Macar fiği(Vicia pannonica Crantz.) ve tüylü fiğ (Vica villosa Roth.) kışa en iyi dayanan fiğ türleridir. Her iki bitki türü de, Orta Anadolu gibi kışı sert geçen, kurak ve yarı kurak iklime sahip bölgelerde kışlık olarak rahatlıkla ekilebilir. Ot üretmek amacıyla yalın olarak yetiştirilebileceği gibi, tahıllarla karışık olarak silaj ve ot amacıyla yetiştirilebilir.

Ot için yetiştirilen fiğler, tane için yetiştirilen fiğlere göre daha az su ve besin maddesi tüketirler, bu nedenle nemli ve besleyici bir toprak yapısı bırakırlar. Yılın serin ve yağışlı döneminde yetişip kurak yaz dönemi başlamadan toprağı terk ettikleri için, kendisinden sonra gelen tahılların veriminde düşmeye yol açmazlar.
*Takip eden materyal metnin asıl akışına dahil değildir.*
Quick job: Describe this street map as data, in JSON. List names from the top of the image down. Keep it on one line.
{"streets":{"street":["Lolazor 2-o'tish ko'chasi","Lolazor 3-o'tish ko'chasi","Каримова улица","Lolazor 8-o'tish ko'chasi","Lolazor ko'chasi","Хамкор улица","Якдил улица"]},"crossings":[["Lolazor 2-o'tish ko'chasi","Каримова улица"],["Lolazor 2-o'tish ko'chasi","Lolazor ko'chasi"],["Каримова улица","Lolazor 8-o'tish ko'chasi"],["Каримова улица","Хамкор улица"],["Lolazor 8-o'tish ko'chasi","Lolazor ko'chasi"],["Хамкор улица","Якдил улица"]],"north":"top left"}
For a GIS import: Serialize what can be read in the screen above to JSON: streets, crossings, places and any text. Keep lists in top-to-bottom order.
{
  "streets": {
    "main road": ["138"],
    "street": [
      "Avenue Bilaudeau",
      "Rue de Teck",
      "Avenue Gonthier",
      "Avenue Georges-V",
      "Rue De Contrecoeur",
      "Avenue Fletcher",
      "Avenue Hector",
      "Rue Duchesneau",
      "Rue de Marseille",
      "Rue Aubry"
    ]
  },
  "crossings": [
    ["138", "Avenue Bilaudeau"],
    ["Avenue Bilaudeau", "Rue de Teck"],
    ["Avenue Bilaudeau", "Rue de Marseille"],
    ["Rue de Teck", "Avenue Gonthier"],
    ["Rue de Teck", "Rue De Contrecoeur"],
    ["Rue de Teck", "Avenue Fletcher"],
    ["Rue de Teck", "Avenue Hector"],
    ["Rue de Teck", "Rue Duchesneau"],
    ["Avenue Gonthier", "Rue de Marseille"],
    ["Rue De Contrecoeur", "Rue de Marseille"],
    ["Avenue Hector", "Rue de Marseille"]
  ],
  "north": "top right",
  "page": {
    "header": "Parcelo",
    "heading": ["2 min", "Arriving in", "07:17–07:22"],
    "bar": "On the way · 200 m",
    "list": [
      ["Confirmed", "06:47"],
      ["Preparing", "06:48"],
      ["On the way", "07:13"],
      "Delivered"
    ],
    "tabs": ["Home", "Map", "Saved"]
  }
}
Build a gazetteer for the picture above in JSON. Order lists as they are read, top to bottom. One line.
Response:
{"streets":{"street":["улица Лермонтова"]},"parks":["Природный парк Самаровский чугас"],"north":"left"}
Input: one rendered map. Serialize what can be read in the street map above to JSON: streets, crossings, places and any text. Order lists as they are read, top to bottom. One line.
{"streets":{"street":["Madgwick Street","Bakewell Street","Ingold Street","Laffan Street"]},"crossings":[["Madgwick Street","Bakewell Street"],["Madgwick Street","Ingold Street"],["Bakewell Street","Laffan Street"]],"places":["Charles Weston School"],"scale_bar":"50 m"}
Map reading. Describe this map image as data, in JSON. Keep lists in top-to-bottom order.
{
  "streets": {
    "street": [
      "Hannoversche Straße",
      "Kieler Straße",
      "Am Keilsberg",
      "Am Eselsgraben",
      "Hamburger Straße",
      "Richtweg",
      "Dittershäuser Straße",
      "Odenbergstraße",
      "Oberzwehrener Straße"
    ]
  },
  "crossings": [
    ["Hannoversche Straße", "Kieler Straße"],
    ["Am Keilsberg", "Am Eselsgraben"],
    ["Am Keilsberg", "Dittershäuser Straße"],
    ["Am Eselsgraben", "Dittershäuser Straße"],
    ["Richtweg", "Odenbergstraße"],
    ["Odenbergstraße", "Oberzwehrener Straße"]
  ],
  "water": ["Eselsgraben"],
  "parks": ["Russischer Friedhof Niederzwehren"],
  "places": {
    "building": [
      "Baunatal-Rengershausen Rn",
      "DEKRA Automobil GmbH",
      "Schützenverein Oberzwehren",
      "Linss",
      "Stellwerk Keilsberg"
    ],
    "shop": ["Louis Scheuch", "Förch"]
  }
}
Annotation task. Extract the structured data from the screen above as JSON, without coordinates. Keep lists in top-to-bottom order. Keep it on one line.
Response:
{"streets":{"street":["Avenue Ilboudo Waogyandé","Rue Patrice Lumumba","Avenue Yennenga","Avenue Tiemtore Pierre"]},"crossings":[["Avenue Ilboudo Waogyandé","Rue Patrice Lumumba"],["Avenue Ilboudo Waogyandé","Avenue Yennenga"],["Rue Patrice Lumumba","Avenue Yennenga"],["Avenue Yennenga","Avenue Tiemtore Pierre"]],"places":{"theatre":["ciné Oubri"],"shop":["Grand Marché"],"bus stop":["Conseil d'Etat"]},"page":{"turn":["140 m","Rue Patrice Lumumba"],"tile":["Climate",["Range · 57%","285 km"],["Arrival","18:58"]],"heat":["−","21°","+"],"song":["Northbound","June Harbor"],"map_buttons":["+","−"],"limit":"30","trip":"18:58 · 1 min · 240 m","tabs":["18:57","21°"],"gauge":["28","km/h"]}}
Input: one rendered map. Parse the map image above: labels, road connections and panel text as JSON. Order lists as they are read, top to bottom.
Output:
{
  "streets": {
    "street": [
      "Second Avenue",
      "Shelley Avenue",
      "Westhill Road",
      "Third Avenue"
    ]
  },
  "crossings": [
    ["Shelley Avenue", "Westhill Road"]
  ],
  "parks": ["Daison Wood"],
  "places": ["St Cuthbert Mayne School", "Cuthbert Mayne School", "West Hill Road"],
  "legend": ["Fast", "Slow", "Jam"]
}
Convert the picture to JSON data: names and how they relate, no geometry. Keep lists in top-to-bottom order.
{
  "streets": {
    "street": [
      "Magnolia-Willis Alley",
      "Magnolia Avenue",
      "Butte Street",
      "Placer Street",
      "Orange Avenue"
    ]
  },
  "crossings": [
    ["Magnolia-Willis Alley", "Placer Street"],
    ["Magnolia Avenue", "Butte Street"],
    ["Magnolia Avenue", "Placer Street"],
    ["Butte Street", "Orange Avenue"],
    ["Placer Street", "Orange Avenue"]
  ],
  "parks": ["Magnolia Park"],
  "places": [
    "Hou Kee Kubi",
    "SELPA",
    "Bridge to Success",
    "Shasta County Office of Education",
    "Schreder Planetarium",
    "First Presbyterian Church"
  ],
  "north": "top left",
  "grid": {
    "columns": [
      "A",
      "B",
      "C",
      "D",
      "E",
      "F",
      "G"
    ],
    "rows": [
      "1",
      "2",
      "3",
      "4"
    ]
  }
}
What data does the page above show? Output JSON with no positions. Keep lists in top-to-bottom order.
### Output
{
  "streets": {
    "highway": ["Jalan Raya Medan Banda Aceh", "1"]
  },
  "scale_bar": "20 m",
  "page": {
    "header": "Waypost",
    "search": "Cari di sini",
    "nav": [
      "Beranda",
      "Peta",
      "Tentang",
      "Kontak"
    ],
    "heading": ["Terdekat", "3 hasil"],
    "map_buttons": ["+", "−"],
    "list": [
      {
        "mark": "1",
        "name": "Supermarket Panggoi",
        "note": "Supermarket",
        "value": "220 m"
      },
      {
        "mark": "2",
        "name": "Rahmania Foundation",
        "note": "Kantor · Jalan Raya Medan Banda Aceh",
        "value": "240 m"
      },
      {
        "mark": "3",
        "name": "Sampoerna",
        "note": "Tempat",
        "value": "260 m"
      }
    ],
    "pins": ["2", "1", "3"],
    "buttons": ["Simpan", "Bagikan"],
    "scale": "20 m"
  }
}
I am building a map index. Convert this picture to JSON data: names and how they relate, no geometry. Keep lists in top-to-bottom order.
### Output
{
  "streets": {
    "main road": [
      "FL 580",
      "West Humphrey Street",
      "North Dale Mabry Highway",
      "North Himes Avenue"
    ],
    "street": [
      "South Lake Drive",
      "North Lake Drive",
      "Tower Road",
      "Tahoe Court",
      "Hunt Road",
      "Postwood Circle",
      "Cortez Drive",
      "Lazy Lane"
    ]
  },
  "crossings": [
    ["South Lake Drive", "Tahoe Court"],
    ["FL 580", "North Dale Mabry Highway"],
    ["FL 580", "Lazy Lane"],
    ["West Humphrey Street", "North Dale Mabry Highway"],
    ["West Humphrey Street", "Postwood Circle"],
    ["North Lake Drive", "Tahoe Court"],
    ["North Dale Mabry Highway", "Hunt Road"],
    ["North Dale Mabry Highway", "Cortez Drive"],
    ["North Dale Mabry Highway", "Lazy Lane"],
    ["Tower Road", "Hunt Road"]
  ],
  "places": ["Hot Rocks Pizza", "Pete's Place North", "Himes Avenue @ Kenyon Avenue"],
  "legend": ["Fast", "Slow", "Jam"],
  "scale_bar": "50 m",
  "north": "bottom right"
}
Bu nedenle, tahıl nadas sisteminin yaygın olarak uygulandığı kurak ve yarı kurak bölgelerde, nadas yılının ot üretimi amacıyla değerlendirilmesinde, fiğ türleri önemli bir potansiyele sahiptir. Özellikle kışlık olarak ekilen tüylü fiğ ve Macar fiği bu açıdan daha avantajlıdır. İç Anadolu Bölgesinin 2.884.105 ha nadas alanı ile bölgeler içinde ilk sırada yer aldığı düşünülürse, bunun önemi daha iyi anlaşılacaktır. Karagöz vd. (1991), nadas - tahıl sisteminin uygulandığı alanlarda buğday üretimini sınırlandırmadan nadas alanlarının değerlendirilmesinde fiğ türlerinin büyük önem taşıdığını belirtmektedir.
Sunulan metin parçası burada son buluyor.